What Is a Chief Knowledge Officer?

Reading Time: 27 min 

Topics

Permissions and PDF

In many large organizations, and some small ones, a new corporate executive is emerging — the chief knowledge officer. Companies are creating the position to initiate, drive, and coordinate knowledge management programs. We have studied twenty chief knowledge officers (CKOs) in North America and Europe both to understand their roles and to gain insight on evolving knowledge management practice.

An accepted definition of knowledge management does not yet exist, although perspectives on knowledge abound. Most of the CKOs we studied have little time for such conceptualization, but they agree on three points.

  1. Knowledge today is a necessary and sustainable source of competitive advantage. In an era characterized by rapid change and uncertainty, it is claimed that successful companies are those that consistently create new knowledge, disseminate it through the organization, and embody it in technologies, products, and services.1 Indeed, several sectors — for example, the financial services, consulting, and software industries — depend on knowledge as their principal way to create value. Thus knowledge is displacing capital, natural resources, and labor as the basic economic resource.2
  1. There is general recognition that companies are not good at managing knowledge. They may undervalue the creation and capture of knowledge, they may lose or give away what they possess, they may deter or inhibit knowledge sharing, and they may underinvest in both using and reusing the knowledge they have. Above all, perhaps, they may not know what they know. This is probably true of explicit or articulated knowledge: that which can be expressed in words and numbers and can be easily communicated and shared in hard form, as scientific formulas, codified procedures, or universal principles. It is undoubtedly true of tacit or unarticulated knowledge: that which is more personal, experiential, context specific, and hard to formalize; is difficult to communicate or share with others; and is generally in the heads of individuals and teams.3
  2. Recognizing the potential of knowledge in value creation and the failure to fully exploit it, some corporations have embarked on knowledge management programs. These are explicit attempts to manage knowledge as a resource, in particular:
  • Designing and installing techniques and processes to create, protect, and use known knowledge.
  • Designing and creating environments and activities to discover and release knowledge that is not known.
  • Articulating the purpose and nature of managing knowledge as a resource and embodying it in other initiatives and programs.

• **EXERCISE SET**:
(1) Copy the chief knowledge officer article word for word, starting with "Permissions and PDF" and going on through "on three points.".
(2) In the chief knowledge officer article, which three industries are named as depending on knowledge as their main way to create value?
(3) Continue the chief knowledge officer article from its last line.

• **SUPPLIED ENTRIES**:
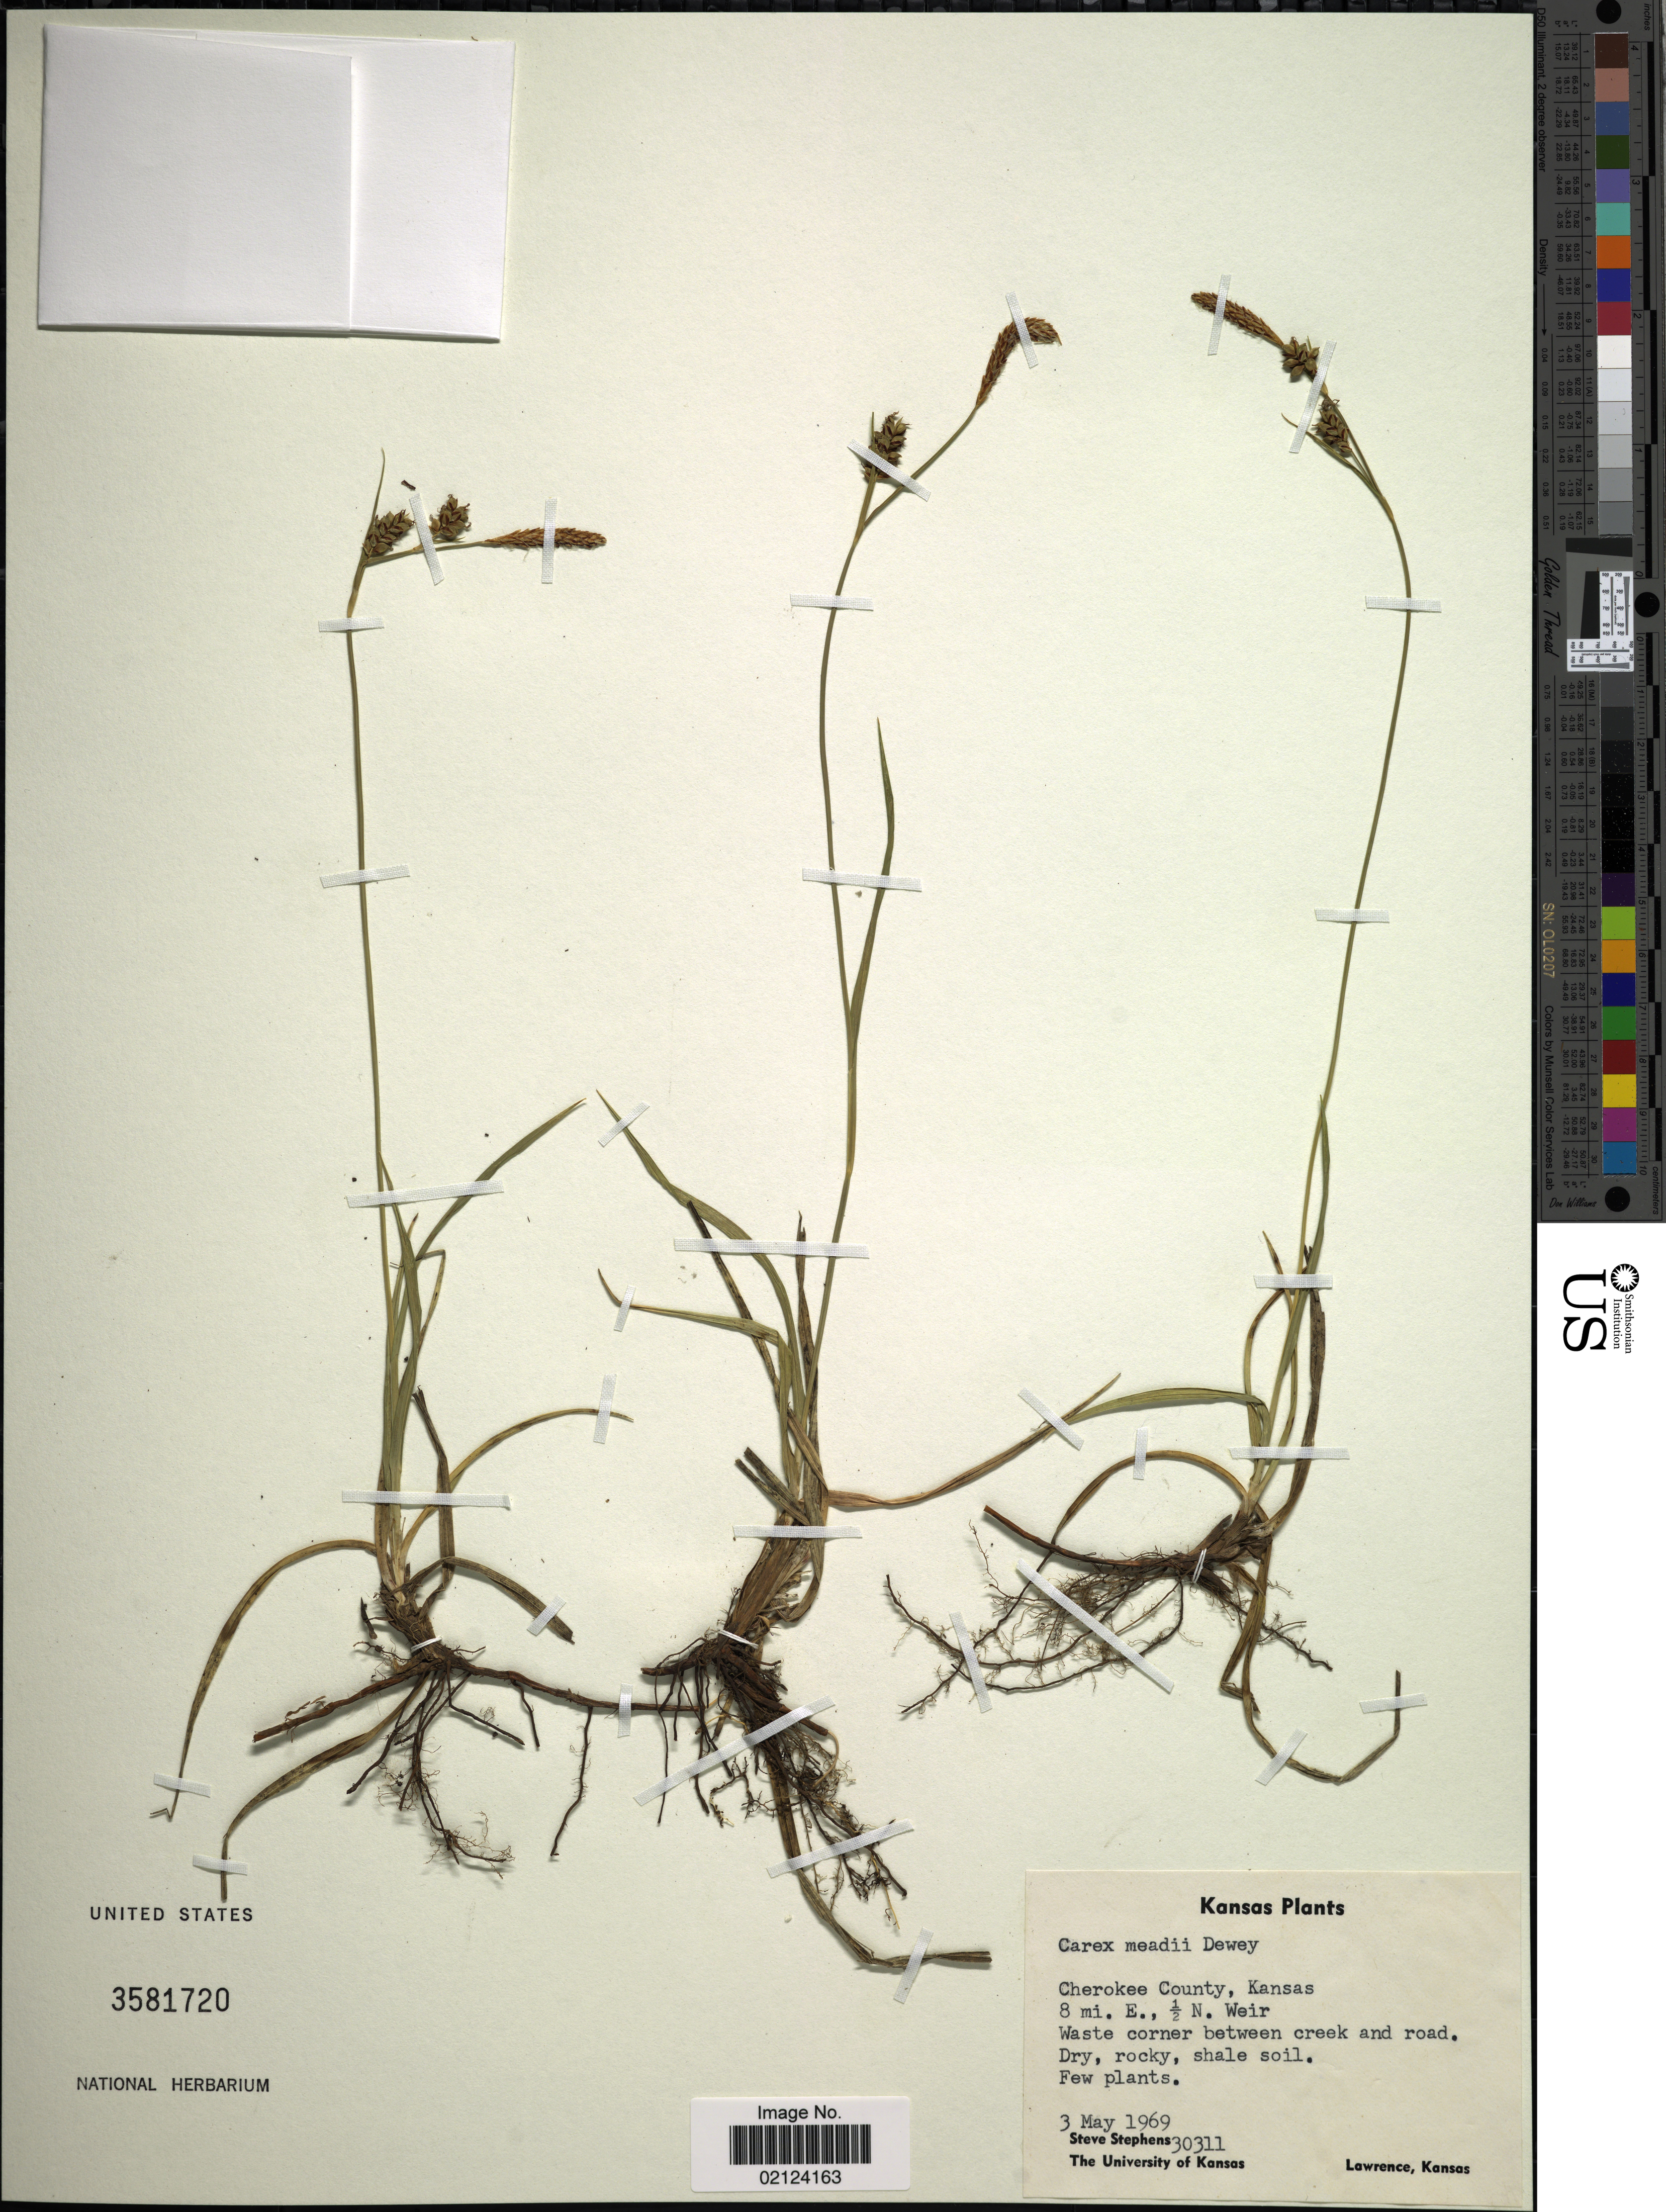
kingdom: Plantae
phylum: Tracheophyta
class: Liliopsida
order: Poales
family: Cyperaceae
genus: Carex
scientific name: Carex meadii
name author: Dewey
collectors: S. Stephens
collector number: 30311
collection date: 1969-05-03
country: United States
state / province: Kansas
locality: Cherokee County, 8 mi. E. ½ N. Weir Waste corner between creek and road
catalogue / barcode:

• **ANSWERS FOR THIS EXERCISE**:
(1)
Permissions and PDF

In many large organizations, and some small ones, a new corporate executive is emerging — the chief knowledge officer. Companies are creating the position to initiate, drive, and coordinate knowledge management programs. We have studied twenty chief knowledge officers (CKOs) in North America and Europe both to understand their roles and to gain insight on evolving knowledge management practice.

An accepted definition of knowledge management does not yet exist, although perspectives on knowledge abound. Most of the CKOs we studied have little time for such conceptualization, but they agree on three points.

(2) Financial services, consulting, and software.

(3)
Topics

References

1. I. Nonaka, “The Knowledge-Creating Company,” Harvard Business Review, volume 69, November–December 1991, pp. 96–104.

2. P. Drucker, The Post-Capitalist Society (Oxford: Butterworth-Heinemann, 1995).

3. Polyani probably was the first to distinguish explicit and tacit knowledge. See:

M. Polyani, Tacit Dimensions (New York: Anchor Press, 1966).

Nonaka and Takeuchi built their knowledge creation framework on this distinction. See:

I. Nonaka and H. Takeuchi, The Knowledge Creating Company (New York: Oxford University Press, 1995).

4. M. Earl and I. Scott, “What on Earth Is a CKO?” (London: London Business School and IBM Inc., research report, 1998).

5. L. Edvinsson and M.S. Malone, Intellectual Capital (New York: Harper Collins, 1997); and J.B. Quinn, The Intelligent Enterprise (New York: Free Press, 1995).

6. The CKOs studied came from five countries and from seven sectors: finance, consumer goods, industry, technology, consultancy, law, and other services.

7. The NEO Personality Inventory. We wish to acknowledge the assistance of Nigel Nicholson and Emma Soane of the London Business School in administering and interpreting this test. The response rate was 50 percent; the clustering of results suggests that some credence can be given to the generalizations we infer. The sample size is small in absolute terms; relative to the worldwide population of CKOs, it is very large.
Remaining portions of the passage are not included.